It'd be great if we could merge this dataframe with another that has information about all of the documents. Luckilly we have a built in function that will give us that data frame easily, called source_counts.

We can use that dataframe and merge it with our newly created one:

from sharepa.helpers import source_counts
from sharepa.analysis import merge_dataframes


merged = merge_dataframes(source_counts(), matches,  missing_title)

We can also easily do computations on these columns, and add those to the dataframe. Here's a way to get a pandas dataframe with a column for a percent from each source that is missing tags and a title:

merged['percent_missing_tags_and_title'] = (merged.missingTitle / merged.total_source_counts) * 100
pyplot.show()

Examples

The following examples cover some of the more common use cases of sharepa. They are by no means exhaustive, for more information see the elasticsearch and elasticsearch-dsl documentation.

Query examples

Queries and Filters are very similar, and have many overlaping search types (e.g. filter by range vs query by range) Queries sort returned hits by relevance (using the _score feild), filters ignore revelence and just find documents that match the search criteria given.

From Elastic search docs: As a general rule, queries should be used instead of filters: -for full text search -where the result depends on a relevance score

Ex: Lets get all the documents with titles containing the word 'cell' with regex:

my_search = ShareSearch() #create search object
my_search = my_search.query(
    "regexp", #the first arg in a query or filter is the type of filter/query to be employed
    title='.*cell.*' #then come the arguments, these are different depending on type of query is used, but generally: name_of_the_feild_to_be_operated_on='argument_values'
)

Ex: Or we can get all documents from MIT:

my_search = ShareSearch() #create search object
my_search = my_search.query(
    "match", #the first arg in a query or filter is the type of filter/query to be employed
    source='mit' #then come the arguments, these are different depending on type of query is used, but generally: name_of_the_feild_to_be_operated_on='argument_values'
)

For more information on query types, see the elasticsearch docs

Filters

From Elastic search docs: `` As a general rule, filters should be used instead of queries:

  • for binary yes/no searches
  • for queries on exact values ``

For more filter types see: Elasticsearch Filter Docs

Ex: Applying a filter to a search. Here, results will only contain hits between 14-06-01 and 15-06-01

my_search = ShareSearch() #create search object
my_search = my_search.filter( #apply filter to search
    "range", #applied a range type filter
    providerUpdatedDateTime={ #the feild in the data we compare
        'gte':'2014-01-01', #hits must be greater than or equal to this date and...
        'lte':'2015-01-01' #hits must be less than or equal to this date
    }
)

Ex: We can add a second filter to the first, now hits will match both filters (date range and tags that start with 'ba'). Note: there are many ways to write filters/queries depending on the level of abstraction you want from elasticsearch.
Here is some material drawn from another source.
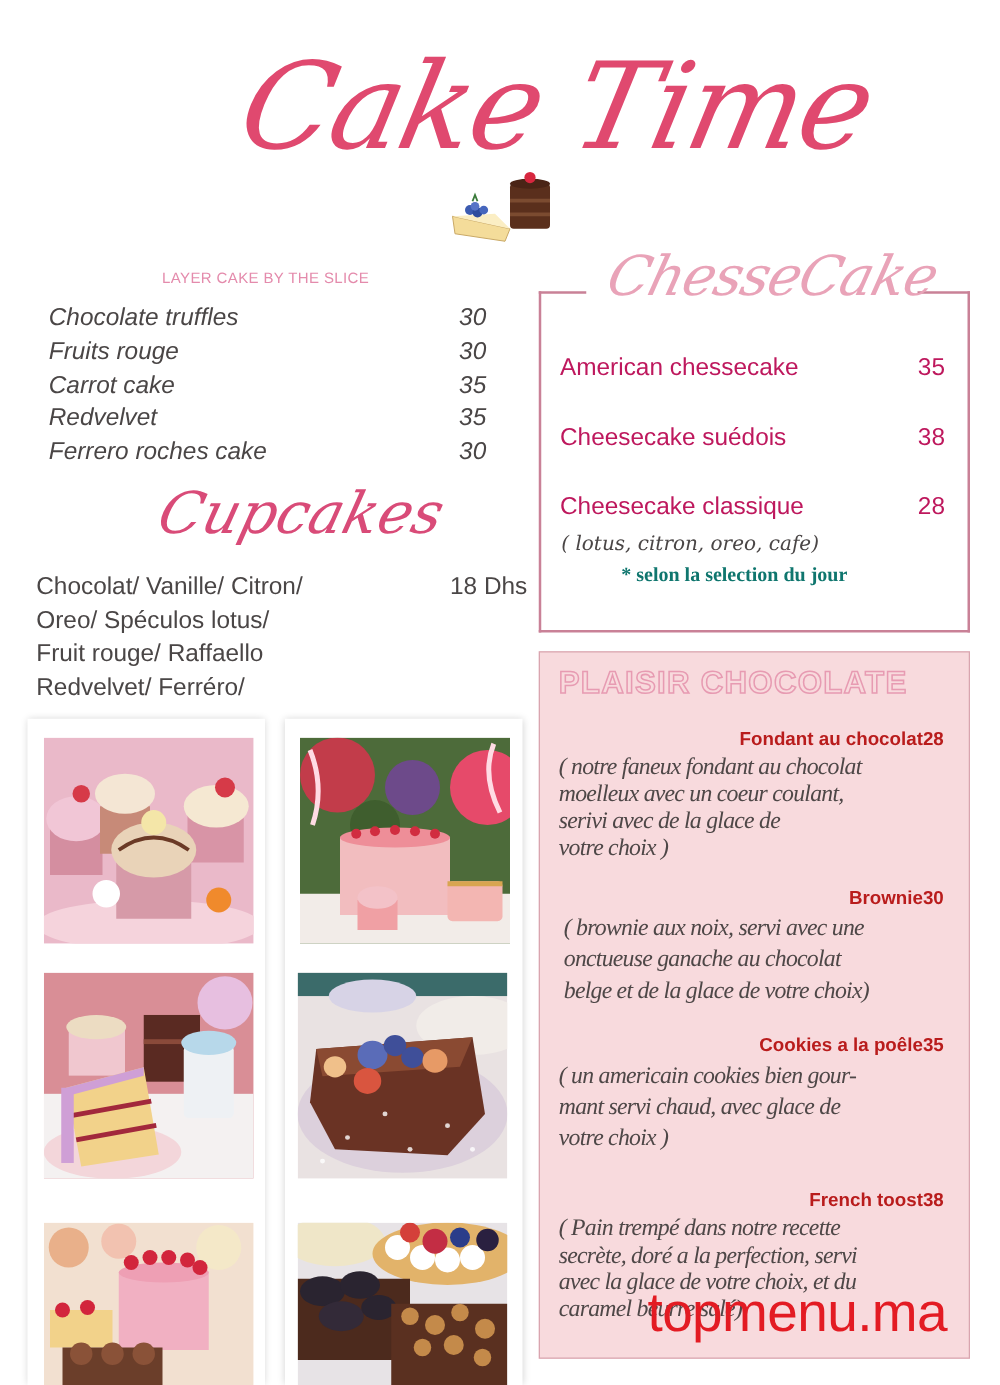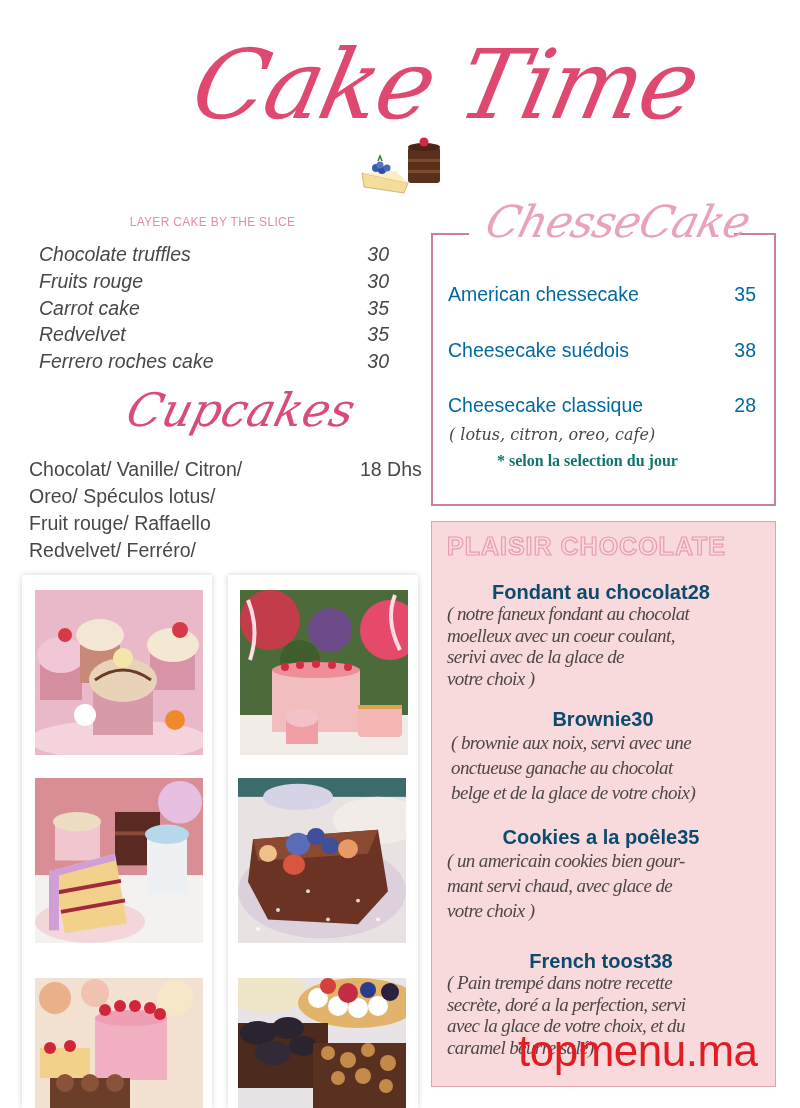"American chessecake" .cheese-row { color: #0369a1 -> #be185d }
# Here is a pure elasticsearch-dsl filter
my_search = my_search.filter(
     "prefix",
     tags="ba"
)

# Here is the same search as a mix of elasticsearch-dsl and elasticsearch where the args are input as a dictionary a la elasticsearch
my_search = my_search.filter(
     "prefix",
     **{"tags": "ba"}
)

# We can also match elasticsearch syntax exactly, and input the raw dictionary into the filter method
my_search = my_search.filter(
    {
        "prefix": {"tags": "ba"}
    }
)